The New York attorney general is investigating whether some of the nation’s biggest private equity firms have abused a tax strategy in order to slice hundreds of millions of dollars from their tax bills, according to executives with direct knowledge of the inquiry.
The attorney general, Eric T. Schneiderman, has in recent weeks subpoenaed more than a dozen firms seeking documents that would reveal whether they converted certain management fees collected from their investors into fund investments, which are taxed at a far lower rate than ordinary income.Among the firms to receive subpoenas are Kohlberg Kravis Roberts & Company, TPG Capital, Sun Capital Partners, Apollo Global Management, Silver Lake Partners and Bain Capital, which was founded by Mitt Romney, the Republican nominee for president. Representatives for the firms declined to comment on the inquiry.

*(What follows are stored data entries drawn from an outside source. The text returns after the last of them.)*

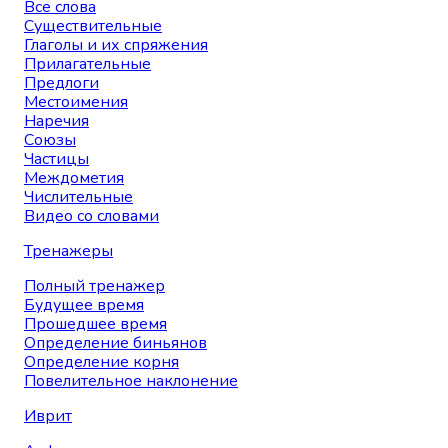
Все слова
Существительные
Глаголы и их спряжения
Прилагательные
Предлоги
Местоимения
Наречия
Союзы
Частицы
Междометия
Числительные
Видео со словами
Тренажеры
Полный тренажер
Будущее время
Прошедшее время
Определение биньянов
Определение корня
Повелительное наклонение
Иврит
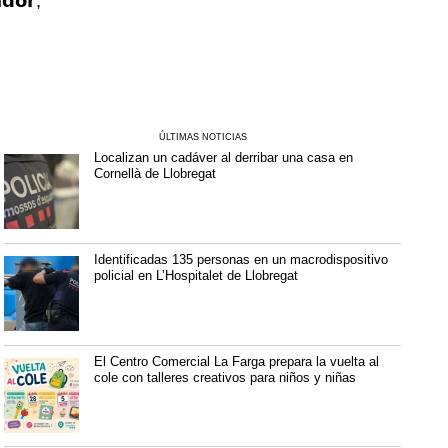
𝗱𝗼𝗿,
ÚLTIMAS NOTICIAS
Localizan un cadáver al derribar una casa en
Cornellà de Llobregat
Identificadas 135 personas en un macrodispositivo
policial en L’Hospitalet de Llobregat
El Centro Comercial La Farga prepara la vuelta al
cole con talleres creativos para niños y niñas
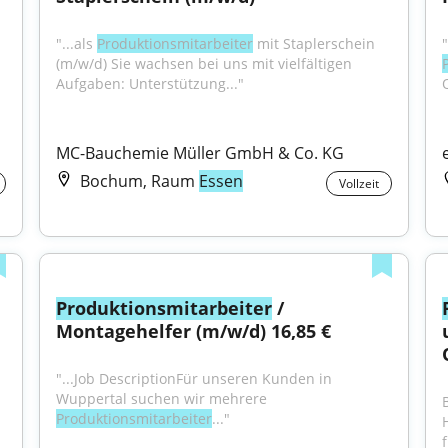
"...als 
Produktionsmitarbeiter
 mit Staplerschein 
(m/w/d) Sie wachsen bei uns mit vielfältigen 
Aufgaben: Unterstützung..."
MC-Bauchemie Müller GmbH & Co. KG
Bochum, Raum
Essen
Vollzeit
Produktionsmitarbeiter
 / 
Montagehelfer (m/w/d) 16,85 €
"...Job DescriptionFür unseren Kunden in 
Wuppertal suchen wir mehrere 
Produktionsmitarbeiter
..."
f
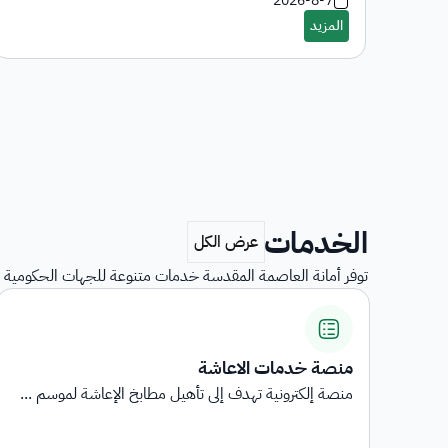
2026-8-7
الخدمات
توفر أمانة العاصمة المقدسة خدمات متنوعة للجهات الحكومية و
استبيانات رضا المستفيدين
...
استبيانات رضا المستفيدين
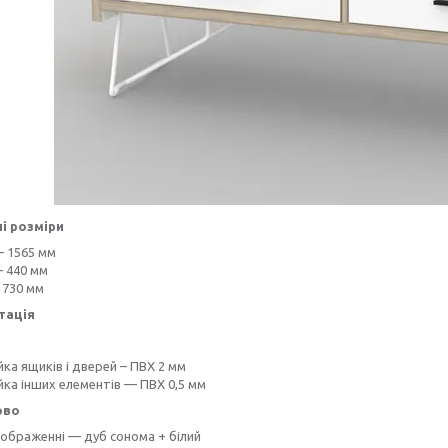
і розміри
 1565 мм
— 440 мм
 730 мм
тація
ка ящиків і дверей – ПВХ 2 мм
йка інших елементів — ПВХ 0,5 мм
ово
зображенні — дуб сонома + білий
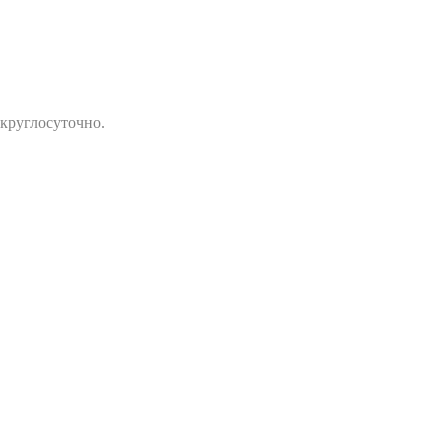
 круглосуточно.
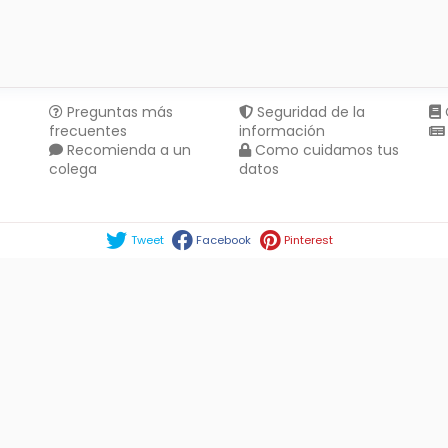
Preguntas más
Seguridad de la
frecuentes
información
Recomienda a un
Como cuidamos tus
colega
datos
Compartir en :
Tweet
Facebook
Pinterest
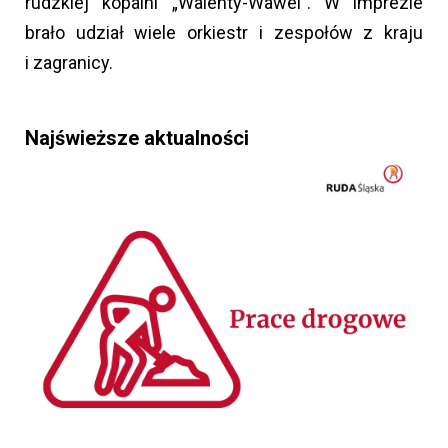
rudzkiej kopalni „Walenty-Wawel”. W imprezie
brało udział wiele orkiestr i zespołów z kraju
i zagranicy.
Najświeższe aktualności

Mr. Schneiderman’s investigation will intensify scrutiny of an industry already bruised by the campaign season, as President Obama and the Democrats have sought to depict Mr. Romney through his long career in private equity as a businessman who dismantled companies and laid off workers while amassing a personal fortune estimated at $250 million.
Some executives at the firms said they feared that Mr. Schneiderman, a first-term Democrat with ties to the Obama administration, was seeking to embarrass the industry because of Mr. Romney’s roots at Bain. Others suggested that the subpoenas, which were issued by the attorney general’s Taxpayer Protection Bureau, might be part of an effort to recover more revenue for New York under state tax law. The attorney general’s office does not have the power to enforce federal tax laws.
You can bet New York wants that tax revenue. You can also bet the more Republicans scream about how it's sooooo unfair for anyone to be going after tax loopholes. And New York is holding all the leverage here. You want to be on Wall Street? You have to play by Empire State rules. Merry Christmas, Eric. Take them to the cleaners.